Solon

Plutarch

Plutarch. Plutarch's Lives, Vol. I. Perrin, Bernadotte, translator. Cambridge, MA: Harvard University Press; London: William Heinemann Ltd., 1914.

And so our cities should not allow this irregularity, nor tolerate which age forbids and love does not invite, which do not fulfil the function of marriage, and defeat its object. Nay, to an old man who is marrying a young wife, any worthy magistrate or lawgiver might say what is said to Philoctetes[*](In a play of this name, of uncertain authorship. See Nauck, Trag. Graec. Frag. (2), p. 841. Plutarch cites two entire verses in Morals, p. 789a. ):

  1. Indeed, poor wretch, thou art in fine state for marrying!
And if he discovers a young man in the house of a rich and elderly woman, waxing fat, like a cockpartridge, in her service, he will remove him and give him to some marriageable maid that wants a husband. Thus much, then, on this head.

Praise is given also to that law of Solon which forbids speaking ill of the dead. For it is piety to regard the deceased as sacred, justice to spare the absent, and good policy to rob hatred of its perpetuity. He also forbade speaking ill of the living in temples, courts-of-law, public offices, and at festivals; the transgressor must pay three drachmas to the person injured, and two more into the public treasury. For never to master one’s anger is a mark of intemperance and lack of training; but always to do so is difficult, and for some, impossible. And a law must regard the possibilities in the case, if its maker wishes to punish a few to some purpose, and not many to no purpose.
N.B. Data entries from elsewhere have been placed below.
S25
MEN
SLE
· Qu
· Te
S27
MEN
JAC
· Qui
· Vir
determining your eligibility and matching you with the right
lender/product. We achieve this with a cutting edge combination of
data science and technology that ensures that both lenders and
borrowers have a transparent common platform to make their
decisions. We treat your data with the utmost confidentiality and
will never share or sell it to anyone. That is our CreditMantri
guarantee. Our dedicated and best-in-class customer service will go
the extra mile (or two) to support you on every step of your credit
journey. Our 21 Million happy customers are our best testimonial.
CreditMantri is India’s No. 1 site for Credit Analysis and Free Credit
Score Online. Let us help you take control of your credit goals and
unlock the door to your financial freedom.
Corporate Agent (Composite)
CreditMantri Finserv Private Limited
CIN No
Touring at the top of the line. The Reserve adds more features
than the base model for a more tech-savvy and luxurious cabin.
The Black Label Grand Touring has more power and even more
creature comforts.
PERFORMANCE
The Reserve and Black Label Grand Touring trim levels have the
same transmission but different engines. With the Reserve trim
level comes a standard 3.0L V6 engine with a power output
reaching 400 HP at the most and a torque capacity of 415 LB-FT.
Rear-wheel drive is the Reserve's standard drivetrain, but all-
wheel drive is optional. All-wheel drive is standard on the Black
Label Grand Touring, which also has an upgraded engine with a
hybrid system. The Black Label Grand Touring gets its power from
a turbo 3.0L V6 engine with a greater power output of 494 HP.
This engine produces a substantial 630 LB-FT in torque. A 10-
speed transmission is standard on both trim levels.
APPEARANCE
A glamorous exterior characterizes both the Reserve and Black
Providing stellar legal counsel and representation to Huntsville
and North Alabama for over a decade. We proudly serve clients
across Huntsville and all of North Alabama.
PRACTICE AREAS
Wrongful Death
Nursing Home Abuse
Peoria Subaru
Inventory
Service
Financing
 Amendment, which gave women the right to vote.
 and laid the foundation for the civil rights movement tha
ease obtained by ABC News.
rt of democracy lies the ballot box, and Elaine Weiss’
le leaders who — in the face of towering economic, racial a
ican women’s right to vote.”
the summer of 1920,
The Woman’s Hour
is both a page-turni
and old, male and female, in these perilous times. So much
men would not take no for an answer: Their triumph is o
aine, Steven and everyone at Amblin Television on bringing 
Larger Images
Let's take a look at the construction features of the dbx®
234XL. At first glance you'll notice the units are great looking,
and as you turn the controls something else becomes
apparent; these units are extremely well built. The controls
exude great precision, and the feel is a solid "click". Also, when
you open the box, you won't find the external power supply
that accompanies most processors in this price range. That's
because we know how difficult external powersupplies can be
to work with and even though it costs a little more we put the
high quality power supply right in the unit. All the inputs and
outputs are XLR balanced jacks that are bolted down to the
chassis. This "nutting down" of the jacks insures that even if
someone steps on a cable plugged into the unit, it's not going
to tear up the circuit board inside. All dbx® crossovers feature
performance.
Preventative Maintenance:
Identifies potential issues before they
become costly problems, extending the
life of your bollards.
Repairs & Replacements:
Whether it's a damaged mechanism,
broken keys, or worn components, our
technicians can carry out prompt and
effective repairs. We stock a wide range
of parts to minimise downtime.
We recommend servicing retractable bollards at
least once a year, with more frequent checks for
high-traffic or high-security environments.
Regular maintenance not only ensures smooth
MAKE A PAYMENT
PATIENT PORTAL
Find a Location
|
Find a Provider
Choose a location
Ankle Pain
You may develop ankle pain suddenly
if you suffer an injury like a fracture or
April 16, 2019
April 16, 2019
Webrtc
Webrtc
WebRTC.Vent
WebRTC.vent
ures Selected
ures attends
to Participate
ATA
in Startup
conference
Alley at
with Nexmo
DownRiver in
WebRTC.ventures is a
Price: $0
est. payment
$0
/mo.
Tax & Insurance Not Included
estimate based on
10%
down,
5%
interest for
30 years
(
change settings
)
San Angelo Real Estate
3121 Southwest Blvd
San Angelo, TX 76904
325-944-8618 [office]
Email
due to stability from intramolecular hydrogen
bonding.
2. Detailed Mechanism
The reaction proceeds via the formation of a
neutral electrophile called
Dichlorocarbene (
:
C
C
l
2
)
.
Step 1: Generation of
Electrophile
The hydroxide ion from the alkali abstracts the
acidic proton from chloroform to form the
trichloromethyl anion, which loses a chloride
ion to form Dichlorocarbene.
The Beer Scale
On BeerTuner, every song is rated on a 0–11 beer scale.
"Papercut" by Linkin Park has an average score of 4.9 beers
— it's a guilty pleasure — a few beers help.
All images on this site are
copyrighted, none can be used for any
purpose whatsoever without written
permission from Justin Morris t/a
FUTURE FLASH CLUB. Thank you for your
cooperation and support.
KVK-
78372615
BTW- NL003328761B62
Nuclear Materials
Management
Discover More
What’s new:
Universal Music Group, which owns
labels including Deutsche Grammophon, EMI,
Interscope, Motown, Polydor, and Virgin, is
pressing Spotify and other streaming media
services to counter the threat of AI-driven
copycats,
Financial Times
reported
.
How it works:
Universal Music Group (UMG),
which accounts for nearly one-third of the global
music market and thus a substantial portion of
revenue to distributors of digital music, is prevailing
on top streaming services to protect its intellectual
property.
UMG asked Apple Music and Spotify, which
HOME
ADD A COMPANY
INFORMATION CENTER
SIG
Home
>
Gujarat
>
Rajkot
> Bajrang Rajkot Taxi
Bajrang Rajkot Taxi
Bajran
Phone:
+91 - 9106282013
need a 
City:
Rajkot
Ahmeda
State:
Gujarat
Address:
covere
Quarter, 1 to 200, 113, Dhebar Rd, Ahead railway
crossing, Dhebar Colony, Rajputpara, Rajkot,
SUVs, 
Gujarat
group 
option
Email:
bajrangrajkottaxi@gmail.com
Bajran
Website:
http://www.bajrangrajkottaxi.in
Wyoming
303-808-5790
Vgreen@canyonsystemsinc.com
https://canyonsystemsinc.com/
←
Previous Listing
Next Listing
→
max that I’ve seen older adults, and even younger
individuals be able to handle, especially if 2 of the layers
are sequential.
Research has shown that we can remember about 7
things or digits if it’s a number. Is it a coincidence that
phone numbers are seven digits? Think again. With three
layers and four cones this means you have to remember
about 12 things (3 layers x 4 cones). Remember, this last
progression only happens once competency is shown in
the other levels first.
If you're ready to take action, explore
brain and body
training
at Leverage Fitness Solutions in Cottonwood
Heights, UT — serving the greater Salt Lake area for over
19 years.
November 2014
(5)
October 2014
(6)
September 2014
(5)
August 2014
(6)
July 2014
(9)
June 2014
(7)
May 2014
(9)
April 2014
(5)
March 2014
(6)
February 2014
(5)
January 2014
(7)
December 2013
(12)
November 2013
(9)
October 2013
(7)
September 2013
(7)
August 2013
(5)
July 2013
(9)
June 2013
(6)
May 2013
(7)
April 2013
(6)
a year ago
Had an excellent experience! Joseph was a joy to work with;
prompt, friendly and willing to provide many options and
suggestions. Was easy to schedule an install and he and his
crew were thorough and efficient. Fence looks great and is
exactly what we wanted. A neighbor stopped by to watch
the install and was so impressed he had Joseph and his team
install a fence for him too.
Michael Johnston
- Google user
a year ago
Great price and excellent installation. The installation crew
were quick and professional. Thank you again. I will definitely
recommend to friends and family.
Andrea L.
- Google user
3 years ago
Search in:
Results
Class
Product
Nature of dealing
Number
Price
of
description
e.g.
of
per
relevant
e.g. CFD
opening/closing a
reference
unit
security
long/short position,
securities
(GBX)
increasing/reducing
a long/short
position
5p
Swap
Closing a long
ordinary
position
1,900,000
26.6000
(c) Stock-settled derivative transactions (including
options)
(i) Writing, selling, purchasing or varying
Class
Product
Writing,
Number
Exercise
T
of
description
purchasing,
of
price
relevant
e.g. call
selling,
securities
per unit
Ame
He was highly esteemed also for his law concerning wills. Before his time, no will could be made, but the entire estate of the deceased must remain in his family. Whereas he, by permitting a man who had no children to give his property to whom he wished, ranked friendship above kinship, and favour above necessity, and made a man’s possessions his own property.

On the other hand, he did not permit all manner of gifts without restriction or restraint, but only those which were not made under the influence of sickness, or drugs, or imprisonment, or when a man was the victim of compulsion or yielded to the persuasions of his wife. He thought, very lightly and properly, that being persuaded into wrong was no better than being forced into it, and he placed deceit and compulsion, gratification and affliction, in one and the same category, believing that both were alike able to pervert a man’s reason.